(Stored data entries)
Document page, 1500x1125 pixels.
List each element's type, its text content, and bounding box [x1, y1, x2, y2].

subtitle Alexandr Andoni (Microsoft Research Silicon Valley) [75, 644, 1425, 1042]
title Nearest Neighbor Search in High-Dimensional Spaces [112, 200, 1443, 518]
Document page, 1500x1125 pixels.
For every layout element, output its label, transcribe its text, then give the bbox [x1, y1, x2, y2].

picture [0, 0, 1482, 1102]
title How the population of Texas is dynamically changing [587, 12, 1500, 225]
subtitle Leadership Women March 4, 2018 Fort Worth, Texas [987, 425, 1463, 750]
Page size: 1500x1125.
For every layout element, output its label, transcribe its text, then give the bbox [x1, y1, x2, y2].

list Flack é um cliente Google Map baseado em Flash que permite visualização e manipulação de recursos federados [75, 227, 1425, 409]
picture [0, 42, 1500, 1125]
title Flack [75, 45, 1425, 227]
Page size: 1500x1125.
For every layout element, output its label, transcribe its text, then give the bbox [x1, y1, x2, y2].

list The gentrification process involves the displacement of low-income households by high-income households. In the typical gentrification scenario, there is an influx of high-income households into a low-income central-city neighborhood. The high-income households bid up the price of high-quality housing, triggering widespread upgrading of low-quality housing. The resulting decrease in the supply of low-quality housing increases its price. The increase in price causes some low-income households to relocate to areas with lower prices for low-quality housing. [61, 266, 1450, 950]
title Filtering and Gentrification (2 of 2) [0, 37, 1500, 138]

EXERCISE DETAILS: Each entry above is to be copied out exactly.

SOLUTION FOR THIS PROBLEM:
Document page, 1500x1125 pixels.
List each element's type, its text content, and bounding box [x1, y1, x2, y2].

subtitle Alexandr Andoni (Microsoft Research Silicon Valley) [75, 644, 1425, 1042]
title Nearest Neighbor Search in High-Dimensional Spaces [112, 200, 1443, 518]
Document page, 1500x1125 pixels.
For every layout element, output its label, transcribe its text, then give the bbox [x1, y1, x2, y2].

picture [0, 0, 1482, 1102]
title How the population of Texas is dynamically changing [587, 12, 1500, 225]
subtitle Leadership Women March 4, 2018 Fort Worth, Texas [987, 425, 1463, 750]
Page size: 1500x1125.
For every layout element, output its label, transcribe its text, then give the bbox [x1, y1, x2, y2].

list Flack é um cliente Google Map baseado em Flash que permite visualização e manipulação de recursos federados [75, 227, 1425, 409]
picture [0, 42, 1500, 1125]
title Flack [75, 45, 1425, 227]
Page size: 1500x1125.
For every layout element, output its label, transcribe its text, then give the bbox [x1, y1, x2, y2].

list The gentrification process involves the displacement of low-income households by high-income households. In the typical gentrification scenario, there is an influx of high-income households into a low-income central-city neighborhood. The high-income households bid up the price of high-quality housing, triggering widespread upgrading of low-quality housing. The resulting decrease in the supply of low-quality housing increases its price. The increase in price causes some low-income households to relocate to areas with lower prices for low-quality housing. [61, 266, 1450, 950]
title Filtering and Gentrification (2 of 2) [0, 37, 1500, 138]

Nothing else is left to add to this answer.